Bounded parts of a function in limit study I'm studying limits in functions with 2 independent variables. I have this solved limit:
$$\lim\limits_{(x,y) \to (0,0)} \frac{-3x^2y}{x^2+y^2} = \lim\limits_{(x,y) \to (0,0)} -3y\frac{x^2}{x^2+y^2} = 0\cdot bounded=0$$
With that in mind, why is this not bounded?
$$\lim\limits_{(x,y) \to (0,0)} \frac{-3xy}{x^2+y^2} = \lim\limits_{(x,y) \to (0,0)} -3y\frac{x}{x^2+y^2} = \dots$$
Have in mind that I'm not a native English speaker, in case "bound" is not the correct word I hope you get the right idea of what I am asking. Apologies.

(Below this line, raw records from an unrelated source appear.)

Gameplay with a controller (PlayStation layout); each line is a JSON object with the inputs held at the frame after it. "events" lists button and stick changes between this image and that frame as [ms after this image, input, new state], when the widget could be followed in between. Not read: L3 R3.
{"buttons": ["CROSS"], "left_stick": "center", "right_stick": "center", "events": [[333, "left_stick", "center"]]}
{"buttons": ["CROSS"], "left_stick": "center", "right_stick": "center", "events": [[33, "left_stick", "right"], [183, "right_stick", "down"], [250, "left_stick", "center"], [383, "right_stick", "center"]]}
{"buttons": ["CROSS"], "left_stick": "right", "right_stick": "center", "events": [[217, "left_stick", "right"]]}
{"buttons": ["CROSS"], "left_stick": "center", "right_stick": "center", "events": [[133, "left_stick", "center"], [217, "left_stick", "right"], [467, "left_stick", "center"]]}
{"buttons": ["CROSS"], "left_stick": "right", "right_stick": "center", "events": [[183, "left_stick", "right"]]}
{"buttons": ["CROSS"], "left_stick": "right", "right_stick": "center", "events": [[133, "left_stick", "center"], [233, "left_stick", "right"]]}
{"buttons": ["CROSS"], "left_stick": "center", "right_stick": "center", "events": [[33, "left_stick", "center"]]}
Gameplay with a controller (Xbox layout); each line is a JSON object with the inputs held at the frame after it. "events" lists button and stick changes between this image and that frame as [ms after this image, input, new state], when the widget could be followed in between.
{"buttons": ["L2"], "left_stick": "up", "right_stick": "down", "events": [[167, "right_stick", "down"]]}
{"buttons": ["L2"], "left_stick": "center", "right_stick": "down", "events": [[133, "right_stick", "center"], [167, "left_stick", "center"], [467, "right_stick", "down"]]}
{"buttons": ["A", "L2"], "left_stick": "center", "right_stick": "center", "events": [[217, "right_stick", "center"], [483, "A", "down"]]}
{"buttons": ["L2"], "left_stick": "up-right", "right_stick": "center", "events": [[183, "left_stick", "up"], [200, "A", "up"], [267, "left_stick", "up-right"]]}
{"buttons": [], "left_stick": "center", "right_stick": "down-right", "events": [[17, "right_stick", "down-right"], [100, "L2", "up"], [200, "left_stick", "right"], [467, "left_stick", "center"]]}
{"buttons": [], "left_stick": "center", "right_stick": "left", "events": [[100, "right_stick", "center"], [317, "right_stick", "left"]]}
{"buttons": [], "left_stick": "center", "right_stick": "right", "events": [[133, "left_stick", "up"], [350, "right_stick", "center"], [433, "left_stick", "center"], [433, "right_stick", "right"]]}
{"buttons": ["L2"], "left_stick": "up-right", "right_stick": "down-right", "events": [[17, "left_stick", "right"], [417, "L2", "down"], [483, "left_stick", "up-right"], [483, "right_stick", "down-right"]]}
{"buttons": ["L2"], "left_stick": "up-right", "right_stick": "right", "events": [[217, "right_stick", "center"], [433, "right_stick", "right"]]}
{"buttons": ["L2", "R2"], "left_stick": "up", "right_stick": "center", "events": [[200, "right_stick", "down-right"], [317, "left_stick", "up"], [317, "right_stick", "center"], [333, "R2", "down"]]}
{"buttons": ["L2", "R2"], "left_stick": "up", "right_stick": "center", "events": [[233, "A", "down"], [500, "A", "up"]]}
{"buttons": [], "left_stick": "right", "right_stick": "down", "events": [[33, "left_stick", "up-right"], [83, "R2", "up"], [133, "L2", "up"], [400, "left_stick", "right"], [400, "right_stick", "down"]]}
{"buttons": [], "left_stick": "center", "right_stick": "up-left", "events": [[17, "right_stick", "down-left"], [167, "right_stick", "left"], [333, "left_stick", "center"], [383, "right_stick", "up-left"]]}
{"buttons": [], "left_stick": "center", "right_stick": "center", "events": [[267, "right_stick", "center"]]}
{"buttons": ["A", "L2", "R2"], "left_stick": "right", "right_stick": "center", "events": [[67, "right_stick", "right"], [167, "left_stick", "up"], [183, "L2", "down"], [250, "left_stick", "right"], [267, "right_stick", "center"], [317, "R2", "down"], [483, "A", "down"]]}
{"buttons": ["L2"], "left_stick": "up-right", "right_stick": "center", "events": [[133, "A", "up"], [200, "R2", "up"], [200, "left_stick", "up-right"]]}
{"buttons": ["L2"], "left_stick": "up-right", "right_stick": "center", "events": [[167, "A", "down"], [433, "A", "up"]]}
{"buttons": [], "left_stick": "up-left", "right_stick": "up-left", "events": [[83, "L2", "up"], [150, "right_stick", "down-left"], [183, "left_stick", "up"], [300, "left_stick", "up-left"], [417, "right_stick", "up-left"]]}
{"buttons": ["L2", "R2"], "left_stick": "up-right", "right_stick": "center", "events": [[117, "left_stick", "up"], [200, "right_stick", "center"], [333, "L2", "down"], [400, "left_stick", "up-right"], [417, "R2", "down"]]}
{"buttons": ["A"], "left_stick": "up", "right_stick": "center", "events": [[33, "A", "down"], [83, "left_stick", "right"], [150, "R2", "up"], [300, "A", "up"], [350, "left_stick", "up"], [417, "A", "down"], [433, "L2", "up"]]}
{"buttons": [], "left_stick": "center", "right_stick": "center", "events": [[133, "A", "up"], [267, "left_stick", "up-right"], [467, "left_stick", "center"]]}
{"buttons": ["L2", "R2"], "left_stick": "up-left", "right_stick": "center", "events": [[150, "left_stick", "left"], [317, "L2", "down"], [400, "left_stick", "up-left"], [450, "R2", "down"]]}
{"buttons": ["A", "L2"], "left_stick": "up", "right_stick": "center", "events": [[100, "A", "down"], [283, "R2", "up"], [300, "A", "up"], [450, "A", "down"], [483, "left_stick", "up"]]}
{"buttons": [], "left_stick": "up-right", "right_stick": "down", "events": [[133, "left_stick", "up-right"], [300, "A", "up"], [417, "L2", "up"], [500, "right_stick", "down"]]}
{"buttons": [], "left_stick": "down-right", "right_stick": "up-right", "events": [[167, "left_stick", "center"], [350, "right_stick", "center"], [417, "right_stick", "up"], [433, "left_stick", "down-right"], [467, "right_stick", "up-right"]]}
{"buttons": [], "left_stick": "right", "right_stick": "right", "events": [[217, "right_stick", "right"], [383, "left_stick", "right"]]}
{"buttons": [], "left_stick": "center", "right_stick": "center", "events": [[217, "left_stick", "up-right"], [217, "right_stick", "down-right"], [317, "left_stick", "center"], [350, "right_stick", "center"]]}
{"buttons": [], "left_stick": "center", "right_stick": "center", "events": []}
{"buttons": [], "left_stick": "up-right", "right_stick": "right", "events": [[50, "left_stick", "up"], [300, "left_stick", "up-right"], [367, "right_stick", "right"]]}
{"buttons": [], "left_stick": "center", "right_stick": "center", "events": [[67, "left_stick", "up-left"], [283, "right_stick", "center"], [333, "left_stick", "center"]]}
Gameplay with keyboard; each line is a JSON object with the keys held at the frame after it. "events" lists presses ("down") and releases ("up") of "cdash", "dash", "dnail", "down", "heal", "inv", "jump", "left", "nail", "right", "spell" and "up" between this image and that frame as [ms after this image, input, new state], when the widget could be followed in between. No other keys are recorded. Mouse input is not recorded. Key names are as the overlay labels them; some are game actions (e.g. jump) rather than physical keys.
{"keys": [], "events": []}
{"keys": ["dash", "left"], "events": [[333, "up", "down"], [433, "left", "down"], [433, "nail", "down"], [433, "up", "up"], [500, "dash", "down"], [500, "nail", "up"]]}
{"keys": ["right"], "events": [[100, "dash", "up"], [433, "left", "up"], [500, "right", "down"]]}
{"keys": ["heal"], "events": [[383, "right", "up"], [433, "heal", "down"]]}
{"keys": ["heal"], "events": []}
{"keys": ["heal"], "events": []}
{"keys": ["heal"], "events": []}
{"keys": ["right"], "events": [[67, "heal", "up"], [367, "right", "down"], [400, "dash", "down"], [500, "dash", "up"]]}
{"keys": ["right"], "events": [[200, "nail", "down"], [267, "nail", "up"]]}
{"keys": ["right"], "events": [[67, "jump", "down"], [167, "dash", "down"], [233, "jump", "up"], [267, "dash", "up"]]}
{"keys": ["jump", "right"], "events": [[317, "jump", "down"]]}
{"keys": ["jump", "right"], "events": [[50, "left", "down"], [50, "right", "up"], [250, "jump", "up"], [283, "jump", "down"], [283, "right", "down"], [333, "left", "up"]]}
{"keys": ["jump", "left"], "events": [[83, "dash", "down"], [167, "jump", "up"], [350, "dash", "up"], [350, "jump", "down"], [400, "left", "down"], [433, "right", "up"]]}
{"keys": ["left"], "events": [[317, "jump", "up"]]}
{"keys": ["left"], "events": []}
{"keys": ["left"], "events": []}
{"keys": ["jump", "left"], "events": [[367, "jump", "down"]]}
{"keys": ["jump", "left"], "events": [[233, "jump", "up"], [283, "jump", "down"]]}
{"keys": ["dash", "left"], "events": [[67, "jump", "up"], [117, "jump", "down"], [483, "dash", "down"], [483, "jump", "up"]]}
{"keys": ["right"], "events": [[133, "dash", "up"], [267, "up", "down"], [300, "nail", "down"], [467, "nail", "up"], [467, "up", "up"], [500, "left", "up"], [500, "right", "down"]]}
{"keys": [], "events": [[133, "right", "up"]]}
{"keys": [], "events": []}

 A: First of all you are using the word 'bounded' correctly. For what you mean is that the limit is maintained in a controlled region of values such that the other limit is determinant for the behavior of the entire limit. Second, you can see that
$$\left \vert \frac{x^2}{x^2+y^2} \right\vert \leq 1$$ 
Then you can use the squeeze theorem
\begin{equation}
-1\left \vert -3y\right \vert \leq \frac{-3yx^2}{x^2+y^2} \leq \vert -3y \vert
\end{equation}
and this is true for every $(x,y) \neq (0,0)$ so, you can calculate the limit 
$$\lim_{(x,y)\rightarrow(0,0)}\vert -3y \vert = 0$$
So you will have the answer that you wrote above. But now you have to note that the $ x/(x^2+y^2)$ is not an bounded function. Calculate the limit for different continuous curves and you will see that these limits are different, so the limit cannot exist. Pic for example the $\gamma_1(t) = (0,t)$ and $\gamma_2(t) = (t,t)$ so you will have, defining $f(x,y) = -3xy/(x^2+y^2)$
$$\lim_{t \rightarrow 0}f(\gamma_1(t)) = \lim_{t \rightarrow 0}\frac{-3t0}{0^2+t^2} = 0$$ and 
$$\lim_{t \rightarrow 0}f(\gamma_2(t)) = \lim_{t \rightarrow 0}\frac{-3t^2}{t^2+t^2} = \frac{-3}{2}$$
Because these limit's are different the limit does not exist.